Picture: Lawrence Livermore National Laboratory
Additive manufacturing with photopolymer resin usually only goes in one direction: a part is built up layer by layer and corrections are hardly possible afterwards. Researchers at the Lawrence Livermore National Laboratory (LLNL) have now presented a DLP-based system that partially reverses this process. In a study published in Advanced Materials Technologies, they describe a combination of additive and subtractive manufacturing based on a specially formulated resin.
The key component is a dual-wavelength-sensitive photoresin. Under blue light, it polymerizes as usual and forms a crosslinked, solid part.

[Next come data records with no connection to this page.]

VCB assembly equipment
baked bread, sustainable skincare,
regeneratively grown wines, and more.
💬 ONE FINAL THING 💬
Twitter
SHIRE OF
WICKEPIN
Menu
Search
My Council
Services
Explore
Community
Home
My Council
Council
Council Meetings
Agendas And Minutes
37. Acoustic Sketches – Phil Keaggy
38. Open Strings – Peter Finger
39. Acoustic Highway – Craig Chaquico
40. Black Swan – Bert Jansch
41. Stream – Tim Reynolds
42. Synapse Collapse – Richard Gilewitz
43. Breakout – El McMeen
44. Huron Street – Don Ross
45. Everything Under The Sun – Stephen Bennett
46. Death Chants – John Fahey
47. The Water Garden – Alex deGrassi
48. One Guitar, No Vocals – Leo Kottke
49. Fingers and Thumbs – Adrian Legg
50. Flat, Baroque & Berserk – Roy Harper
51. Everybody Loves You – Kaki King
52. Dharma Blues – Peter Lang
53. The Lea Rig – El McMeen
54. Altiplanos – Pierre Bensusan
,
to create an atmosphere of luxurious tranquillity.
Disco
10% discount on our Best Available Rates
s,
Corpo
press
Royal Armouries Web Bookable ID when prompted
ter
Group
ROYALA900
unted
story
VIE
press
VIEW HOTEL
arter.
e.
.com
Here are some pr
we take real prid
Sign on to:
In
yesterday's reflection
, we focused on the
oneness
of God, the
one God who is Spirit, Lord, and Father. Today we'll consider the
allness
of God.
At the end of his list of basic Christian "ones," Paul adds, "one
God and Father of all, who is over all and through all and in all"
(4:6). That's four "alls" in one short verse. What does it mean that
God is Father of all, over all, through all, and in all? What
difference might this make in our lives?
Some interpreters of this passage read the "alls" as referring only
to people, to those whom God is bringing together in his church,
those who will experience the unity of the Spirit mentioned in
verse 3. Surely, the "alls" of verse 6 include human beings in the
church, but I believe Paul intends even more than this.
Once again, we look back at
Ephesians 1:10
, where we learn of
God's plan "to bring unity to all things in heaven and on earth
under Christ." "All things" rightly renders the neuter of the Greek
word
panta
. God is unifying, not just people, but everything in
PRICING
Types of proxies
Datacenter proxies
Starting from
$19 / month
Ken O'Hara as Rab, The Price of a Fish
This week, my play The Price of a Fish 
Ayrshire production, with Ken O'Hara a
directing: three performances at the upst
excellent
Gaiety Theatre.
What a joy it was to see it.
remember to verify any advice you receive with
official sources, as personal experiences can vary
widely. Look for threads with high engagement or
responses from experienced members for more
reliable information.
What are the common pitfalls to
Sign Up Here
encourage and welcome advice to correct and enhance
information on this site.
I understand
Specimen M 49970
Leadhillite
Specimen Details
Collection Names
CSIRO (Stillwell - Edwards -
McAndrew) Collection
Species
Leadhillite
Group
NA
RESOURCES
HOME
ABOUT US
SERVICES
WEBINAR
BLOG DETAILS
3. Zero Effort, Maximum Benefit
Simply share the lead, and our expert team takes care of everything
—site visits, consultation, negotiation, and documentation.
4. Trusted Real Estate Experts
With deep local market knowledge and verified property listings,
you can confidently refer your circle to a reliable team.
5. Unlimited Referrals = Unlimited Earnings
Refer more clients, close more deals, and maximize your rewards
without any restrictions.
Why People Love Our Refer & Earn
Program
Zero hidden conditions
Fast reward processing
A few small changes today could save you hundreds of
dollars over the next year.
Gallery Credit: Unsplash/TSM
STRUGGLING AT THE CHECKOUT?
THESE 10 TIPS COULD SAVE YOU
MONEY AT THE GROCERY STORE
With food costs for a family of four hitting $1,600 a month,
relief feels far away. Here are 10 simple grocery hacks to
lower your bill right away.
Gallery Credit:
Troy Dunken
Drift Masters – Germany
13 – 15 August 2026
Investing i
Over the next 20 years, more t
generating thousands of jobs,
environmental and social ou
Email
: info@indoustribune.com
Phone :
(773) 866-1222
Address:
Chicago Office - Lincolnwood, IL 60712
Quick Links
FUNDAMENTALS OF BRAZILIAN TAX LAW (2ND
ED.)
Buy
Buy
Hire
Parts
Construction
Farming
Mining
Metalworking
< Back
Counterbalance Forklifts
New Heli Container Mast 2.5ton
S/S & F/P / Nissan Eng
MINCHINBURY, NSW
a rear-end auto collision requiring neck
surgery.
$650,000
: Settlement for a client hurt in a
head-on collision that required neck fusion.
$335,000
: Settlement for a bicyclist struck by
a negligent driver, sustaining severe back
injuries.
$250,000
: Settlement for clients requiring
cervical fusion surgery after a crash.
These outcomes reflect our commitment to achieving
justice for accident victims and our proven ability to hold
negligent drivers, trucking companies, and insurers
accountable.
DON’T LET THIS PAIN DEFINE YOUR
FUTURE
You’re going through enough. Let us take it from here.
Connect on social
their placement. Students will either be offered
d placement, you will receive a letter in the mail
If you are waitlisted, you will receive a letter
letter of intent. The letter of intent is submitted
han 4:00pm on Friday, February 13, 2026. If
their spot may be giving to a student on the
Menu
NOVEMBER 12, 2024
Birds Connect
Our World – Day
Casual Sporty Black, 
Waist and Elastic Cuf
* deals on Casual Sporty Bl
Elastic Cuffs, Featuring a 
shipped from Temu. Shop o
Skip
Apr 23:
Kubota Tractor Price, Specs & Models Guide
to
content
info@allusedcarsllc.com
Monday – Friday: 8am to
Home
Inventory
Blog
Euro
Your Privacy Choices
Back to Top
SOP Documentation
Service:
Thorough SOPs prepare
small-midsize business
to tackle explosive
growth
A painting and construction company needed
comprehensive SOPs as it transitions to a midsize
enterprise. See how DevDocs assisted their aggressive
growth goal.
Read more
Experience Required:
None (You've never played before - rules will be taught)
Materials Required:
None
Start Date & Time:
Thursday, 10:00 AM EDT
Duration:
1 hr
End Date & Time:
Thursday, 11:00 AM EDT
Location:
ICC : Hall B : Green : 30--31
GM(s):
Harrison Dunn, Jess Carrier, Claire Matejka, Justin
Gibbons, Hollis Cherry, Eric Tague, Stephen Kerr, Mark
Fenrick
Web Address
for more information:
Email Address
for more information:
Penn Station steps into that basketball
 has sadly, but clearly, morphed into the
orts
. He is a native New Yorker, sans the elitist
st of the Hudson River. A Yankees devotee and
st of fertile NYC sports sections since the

When the same material is exposed to UV light of a different wavelength, acids are generated in the resin that selectively break up the crosslinking and turn the previously cured polymer back into a flowable state.
“Imagine if a company needed a part to fit a certain machine but it’s a prototype and they’re not quite sure what they want,” said LLNL scientist and author Benjamin Alameda. “They could theoretically print with our resin. And if there were defects or something they wanted to change about it, they don’t have to print a whole new part. They could just shine another wavelength on it and modify the existing part. That’s useful and less wasteful.”
In the lab, the team demonstrated this on a microfluidic component with two channels that were initially separated. Using UV-induced degradation, the channels were subsequently connected.
“We made it like this intentionally. But if this was actually a true failure to connect the channels, you would have to redo the entire print,” said LLNL scientist and author Johanna Schwartz. “Now after the fact, it’s just a very simple correction. Now it’s usable again.”
The patented resin is available for licensing via LLNL’s innovation and technology transfer office and is intended for use with existing light-based 3D printing systems. Looking ahead, the researchers aim to integrate on-machine metrology and feedback loops to automatically detect errors during printing and adjust the projection images.
“Once we see there are printing errors, we can adaptively modify the projection images to correct those errors on-the-fly, which enables a true adaptive manufacturing. Besides DLP printing, we are also planning to transfer this method to volumetric additive and subtractive manufacturing, which shines light to a rotating vial of resin and fabricates a 3D part all at once,” said author and LLNL scientist Liliana Dongping Terrel-Perez.
In the long term, the approach is also to be transferred to volumetric processes in which a part is created in a single exposure step within a rotating volume of resin.